Friday, May 9, 2008

Samuel Hahnemann - Life - Part 1

Born Christian Friedrich Samuel Hahnemann in Meissen, Saxony, a town "famous for its porcelain. His father, uncles and grandfathers were all painters and designers of porcelain."[1] Hahnemann showed "a marked proficiency in languages, of which he spoke at least nine;"[2] "by twenty he had mastered English, French, Italian, Greek and Latin,"[3] and was making a living as a translator and teacher of languages. He later gained proficiency in "Arabic, Syriac, Chaldaic and Hebrew."[3]

Hahnemann studied medicine for two years at Leipzig and ten months at Vienna. While studying at Leipzig, it was the "lack of clinical facilities (that) soon led him to move to Vienna."[4] He graduated MD at the University of Erlangen on 10 August 1779, after only one term’s further study, qualifying with honors with a thesis on the treatment of cramps, titled Conspectus adfectuum spasmodicorum aetiologicus et therapeuticus.[5][6] It is said that poverty forced him to choose Erlangen only because he had learned that the fees there would be less.[7] In 1781, he took a village doctor’s position in the copper-mining area of Mansfeld, Saxony.[8] "Shortly thereafter he married Johanna Henriette Kuchler;"[3] they had eleven children. While there are no known living descendants today of Hahnemann himself, there are a few of his older sister Charlotte's (1752-1812).[9]

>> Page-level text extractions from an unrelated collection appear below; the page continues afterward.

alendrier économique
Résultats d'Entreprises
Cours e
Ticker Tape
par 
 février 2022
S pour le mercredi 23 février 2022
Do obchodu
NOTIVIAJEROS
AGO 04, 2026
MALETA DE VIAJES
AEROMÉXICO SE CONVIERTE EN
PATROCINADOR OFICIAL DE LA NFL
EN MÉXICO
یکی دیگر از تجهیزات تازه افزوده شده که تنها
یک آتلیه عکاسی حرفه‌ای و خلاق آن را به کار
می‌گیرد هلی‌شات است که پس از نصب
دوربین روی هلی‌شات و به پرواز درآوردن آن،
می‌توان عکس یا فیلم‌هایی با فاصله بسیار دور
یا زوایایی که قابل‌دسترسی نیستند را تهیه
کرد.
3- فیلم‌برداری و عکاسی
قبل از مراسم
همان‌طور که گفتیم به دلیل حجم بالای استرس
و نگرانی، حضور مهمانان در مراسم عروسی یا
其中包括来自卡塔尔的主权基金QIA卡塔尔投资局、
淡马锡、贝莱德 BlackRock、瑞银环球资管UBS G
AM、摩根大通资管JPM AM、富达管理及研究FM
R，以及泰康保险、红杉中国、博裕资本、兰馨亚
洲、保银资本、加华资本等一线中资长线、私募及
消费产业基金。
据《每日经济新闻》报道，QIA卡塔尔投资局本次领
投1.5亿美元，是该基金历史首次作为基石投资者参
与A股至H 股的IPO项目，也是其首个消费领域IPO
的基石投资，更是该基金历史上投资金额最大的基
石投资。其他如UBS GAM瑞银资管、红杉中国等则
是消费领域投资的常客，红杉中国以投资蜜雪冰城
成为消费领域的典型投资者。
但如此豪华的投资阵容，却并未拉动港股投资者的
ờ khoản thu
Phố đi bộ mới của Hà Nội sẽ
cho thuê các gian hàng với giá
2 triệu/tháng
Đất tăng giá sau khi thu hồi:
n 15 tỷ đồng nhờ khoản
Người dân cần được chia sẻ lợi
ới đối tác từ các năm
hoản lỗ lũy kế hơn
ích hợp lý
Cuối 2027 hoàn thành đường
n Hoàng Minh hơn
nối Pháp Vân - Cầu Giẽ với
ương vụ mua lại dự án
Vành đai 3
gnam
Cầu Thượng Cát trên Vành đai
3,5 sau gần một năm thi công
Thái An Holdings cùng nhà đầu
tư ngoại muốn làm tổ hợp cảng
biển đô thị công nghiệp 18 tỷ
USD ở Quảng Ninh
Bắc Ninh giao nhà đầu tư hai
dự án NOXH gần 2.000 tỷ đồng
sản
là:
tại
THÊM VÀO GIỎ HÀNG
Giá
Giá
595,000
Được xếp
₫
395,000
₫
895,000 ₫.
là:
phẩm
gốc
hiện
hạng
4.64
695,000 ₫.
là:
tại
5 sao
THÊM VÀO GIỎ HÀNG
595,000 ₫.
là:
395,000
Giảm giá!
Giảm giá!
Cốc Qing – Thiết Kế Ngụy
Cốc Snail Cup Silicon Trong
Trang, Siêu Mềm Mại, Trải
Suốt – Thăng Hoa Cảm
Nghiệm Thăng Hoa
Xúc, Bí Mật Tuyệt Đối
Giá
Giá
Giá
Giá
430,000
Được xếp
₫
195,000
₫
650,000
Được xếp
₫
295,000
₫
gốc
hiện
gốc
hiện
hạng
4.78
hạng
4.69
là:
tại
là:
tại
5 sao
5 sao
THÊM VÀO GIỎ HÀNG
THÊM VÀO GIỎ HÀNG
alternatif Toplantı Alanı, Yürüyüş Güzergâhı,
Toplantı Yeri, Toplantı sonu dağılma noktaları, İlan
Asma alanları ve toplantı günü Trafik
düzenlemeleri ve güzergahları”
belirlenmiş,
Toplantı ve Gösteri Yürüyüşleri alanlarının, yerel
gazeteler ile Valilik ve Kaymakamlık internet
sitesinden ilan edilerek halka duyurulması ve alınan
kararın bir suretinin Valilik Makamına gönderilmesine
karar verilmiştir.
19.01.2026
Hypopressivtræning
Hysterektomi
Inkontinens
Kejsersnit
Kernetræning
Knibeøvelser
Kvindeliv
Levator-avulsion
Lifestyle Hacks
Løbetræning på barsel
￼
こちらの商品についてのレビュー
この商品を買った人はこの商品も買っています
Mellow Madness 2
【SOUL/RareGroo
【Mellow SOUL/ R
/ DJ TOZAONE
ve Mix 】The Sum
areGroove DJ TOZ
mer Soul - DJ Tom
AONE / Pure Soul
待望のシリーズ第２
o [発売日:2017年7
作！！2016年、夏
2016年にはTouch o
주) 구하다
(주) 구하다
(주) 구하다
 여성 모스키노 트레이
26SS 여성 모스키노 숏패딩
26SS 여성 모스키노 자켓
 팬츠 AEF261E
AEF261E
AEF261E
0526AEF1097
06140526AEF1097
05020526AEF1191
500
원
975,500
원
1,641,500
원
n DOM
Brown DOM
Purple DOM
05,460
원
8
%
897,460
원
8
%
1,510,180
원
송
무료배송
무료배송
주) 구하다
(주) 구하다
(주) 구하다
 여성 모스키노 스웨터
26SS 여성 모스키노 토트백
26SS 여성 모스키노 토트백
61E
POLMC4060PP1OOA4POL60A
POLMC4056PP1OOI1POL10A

Hahnemann claimed that the medicine of his time did as much harm as good:

My sense of duty would not easily allow me to treat the unknown pathological state of my suffering brethren with these unknown medicines. The thought of becoming in this way a murderer or malefactor towards the life of my fellow human beings was most terrible to me, so terrible and disturbing that I wholly gave up my practice in the first years of my married life and occupied myself solely with chemistry and writing.[3]

After giving up his practice (c.1784) he made his living chiefly as a writer and translator, while resolving also to investigate the causes of medicine's alleged errors. While translating William Cullen's A Treatise on the Materia Medica, Hahnemann encountered the claim that Cinchona, the bark of a Peruvian tree, was effective in treating malaria because of its astringency. Hahnemann claimed that other astringent substances are not effective against malaria and began to research cinchona's effect on the human organism by self-application. He claimed that the drug evoked malaria-like symptoms in himself, and concluded that it would do so in any healthy individual. This led him to postulate a healing principle: "that which can produce a set of symptoms in a healthy individual, can treat a sick individual who is manifesting a similar set of symptoms."[3] This principle, like cures like, became the basis for an approach to medicine which he gave the name homeopathy.